Source code in get_lexicon.py
def download_kenlm(output_dir: str) -> None:
    """
    Downloads pre-trained KenLM 4-gram language model files (lm.bin, lexicon.txt, tokens.txt).
    Uses torchaudio utility with a fallback to direct requests for systems with SSL issues.

    Args:
        output_dir: Directory where files will be saved.

    Returns:
        None. Files are saved to the specified output directory.
    """
    os.makedirs(output_dir, exist_ok=True)
    original_cwd = os.getcwd()
    os.chdir(output_dir)

    logging.info(f"Downloading KenLM files to {output_dir}...")
    try:
        download_pretrained_files("librispeech-4-gram")
    except Exception as e:
        logging.warning(f"Torchaudio download failed ({e}), attempting manual download...")
        files = {
            "lm.bin": "https://download.pytorch.org/torchaudio/decoder-assets/librispeech-4-gram/lm.bin",
            "lexicon.txt": "https://download.pytorch.org/torchaudio/decoder-assets/librispeech-4-gram/lexicon.txt",
            "tokens.txt": "https://download.pytorch.org/torchaudio/decoder-assets/librispeech-4-gram/tokens.txt",
        }
        for filename, url in files.items():
            if not os.path.exists(filename):
                logging.info(f"Downloading {filename}...")
                response = requests.get(url, stream=True, timeout=60)
                response.raise_for_status()
                with open(filename, "wb") as f:
                    f.write(response.content)

    os.chdir(original_cwd)

get_lexicon

Generates a lexicon file where each word is mapped to its character sequence. Format: word c h a r s |

Parameters:

  • vocab (set) –

    Set of unique words.

  • output_file (str) –

    Path to save the lexicon.

Returns:

  • None

    None. Writes the lexicon to the specified output file.

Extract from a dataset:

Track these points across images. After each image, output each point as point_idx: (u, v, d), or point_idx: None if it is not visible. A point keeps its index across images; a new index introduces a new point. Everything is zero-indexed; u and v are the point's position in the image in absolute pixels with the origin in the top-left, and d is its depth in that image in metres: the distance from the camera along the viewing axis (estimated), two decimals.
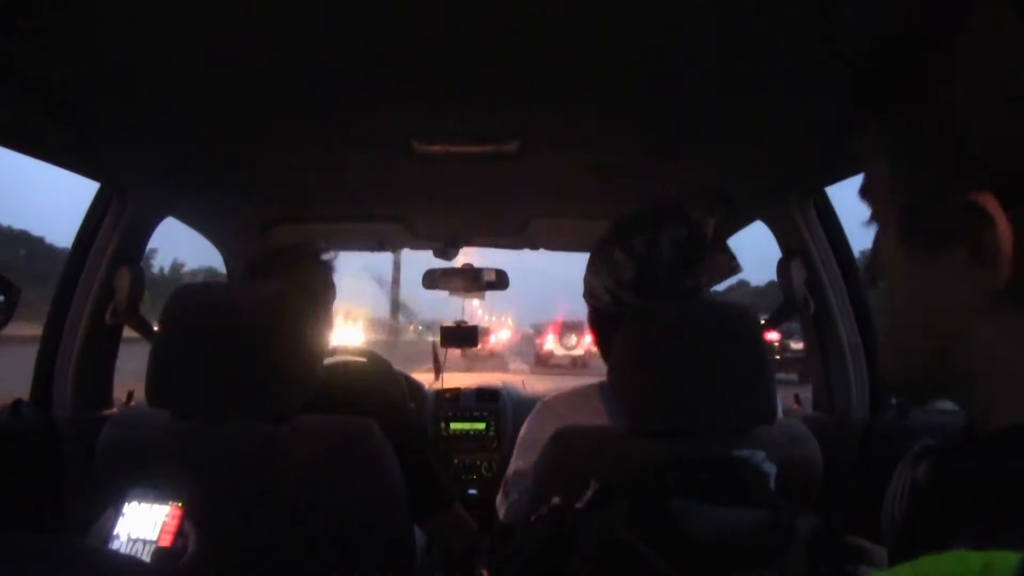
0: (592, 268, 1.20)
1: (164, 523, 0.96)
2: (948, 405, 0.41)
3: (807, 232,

Source code in get_lexicon.py
def get_lexicon(vocab: set, output_file: str) -> None:
    """
    Generates a lexicon file where each word is mapped to its character sequence.
    Format: word c h a r s |

    Args:
        vocab: Set of unique words.
        output_file: Path to save the lexicon.

    Returns:
        None. Writes the lexicon to the specified output file.
    """
    with open(output_file, "w", encoding="utf-8") as fout:
        for word in sorted(list(vocab)):
            # split word into char tokens
            chars = list(word)
            fout.write(f"{word} " + " ".join(chars) + " |\n")

get_unigram

Extracts all unique words (unigrams) from the dataset's text samples.

Parameters:

  • dataset (H5EmgDataset) –

    The H5EmgDataset to process.

Returns:

  • set

    A set of unique lowercase words.

Source code in get_lexicon.py
def get_unigram(dataset: H5EmgDataset) -> set:
    """
    Extracts all unique words (unigrams) from the dataset's text samples.

    Args:
        dataset: The H5EmgDataset to process.

    Returns:
        A set of unique lowercase words.
    """
    unigram = set()
    for example in tqdm.tqdm(dataset, "Building unigram", leave=False):
        clean = transform.clean_text(example["text"])
        for w in clean.split():
            unigram.add(w)
    return unigram